White also directed Houston City Council Member Carol Alvarado (District I), who chairs the Council’s Committee on the Environment and Public Health, to conduct “detailed hearings” into the findings of the report and next steps the city should follow to effectively improve air quality.

White used the news conference to put Houston businesses on notice. “Cleaner air is good for Houston businesses,” said White. “One business that puts toxins in the air hurts the businesses of other firms in our community. That simple, clear statement has not always been the policy of the business community of Houston.”

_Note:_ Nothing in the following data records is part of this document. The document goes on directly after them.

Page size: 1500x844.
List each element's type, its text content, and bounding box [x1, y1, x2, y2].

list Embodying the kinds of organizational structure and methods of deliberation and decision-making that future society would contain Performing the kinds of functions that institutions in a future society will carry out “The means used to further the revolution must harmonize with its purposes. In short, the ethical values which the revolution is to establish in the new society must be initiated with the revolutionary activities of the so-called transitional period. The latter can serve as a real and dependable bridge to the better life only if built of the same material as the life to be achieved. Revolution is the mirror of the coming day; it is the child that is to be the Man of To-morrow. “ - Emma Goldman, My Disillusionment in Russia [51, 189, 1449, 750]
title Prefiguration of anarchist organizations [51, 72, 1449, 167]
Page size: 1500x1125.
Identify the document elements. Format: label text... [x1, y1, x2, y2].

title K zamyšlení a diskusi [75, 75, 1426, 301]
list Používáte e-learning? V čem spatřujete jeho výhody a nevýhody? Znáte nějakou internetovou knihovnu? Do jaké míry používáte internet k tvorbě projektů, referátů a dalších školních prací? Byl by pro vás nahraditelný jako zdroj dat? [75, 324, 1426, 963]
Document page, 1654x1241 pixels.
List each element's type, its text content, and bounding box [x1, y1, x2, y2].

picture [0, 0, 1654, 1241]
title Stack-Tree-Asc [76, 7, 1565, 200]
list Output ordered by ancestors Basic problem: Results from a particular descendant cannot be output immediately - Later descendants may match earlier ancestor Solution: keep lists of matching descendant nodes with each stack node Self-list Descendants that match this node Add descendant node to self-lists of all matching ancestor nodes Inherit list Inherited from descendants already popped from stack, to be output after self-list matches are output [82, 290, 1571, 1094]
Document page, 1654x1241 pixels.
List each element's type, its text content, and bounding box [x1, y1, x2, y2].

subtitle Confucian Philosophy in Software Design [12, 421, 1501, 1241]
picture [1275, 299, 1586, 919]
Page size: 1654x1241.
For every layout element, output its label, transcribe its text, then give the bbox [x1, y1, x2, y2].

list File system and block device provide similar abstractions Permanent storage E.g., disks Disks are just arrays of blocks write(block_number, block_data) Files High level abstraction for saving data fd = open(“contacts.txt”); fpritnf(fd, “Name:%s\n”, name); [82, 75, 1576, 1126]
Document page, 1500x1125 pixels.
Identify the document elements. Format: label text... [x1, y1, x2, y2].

In addition to Linder, who is interim director of the Institute for Health Policy and currently an associate professor at the UT School of Public Health, members of the Task Force are:

  • Task Force Chair Ken Sexton, Sc.D., a professor of environmental sciences at the UT School of Public Health, Brownsville Regional Campus.
  • Thomas H. Stock, Ph.D., associate professor of environmental sciences at the UT School of Public Health.
  • George Delclos, M.D., director of the Division of Environmental and Occupational Health, and director of the Southwest Center for Occupational and Environmental Health at the UT Health Science Center at Houston.
  • Melissa L. Bondy, Ph.D., professor of epidemiology at The University of Texas M.D. Anderson Cancer Center and director of the Center for Childhood Cancer Epidemiology and Prevention.
  • Jonathan Ward, Jr., Ph.D., a professor and director of the Division of Environmental Toxicology in the Department of Preventive Medicine and Community Health, as well as deputy director of the National Institute of Environmental Health Sciences Toxicology Center, at The University of Texas Medical Branch at Galveston (UTMB).
  • Stuart L. Abramson, M.D., Ph.D., associate professor of pediatrics and immunology at Baylor College of Medicine in Houston, associate director for Clinical Research and Health Professional Education at the Children’s Asthma Center at Texas Children’s Hospital and director of the Pediatric Allergy and Immunology Clinic at Ben Taub General Hospital.
  • Matthew P. Frasier, Ph.D., an associate professor of engineering and member of the faculty of the Civil and Environmental Engineering Department at Rice University.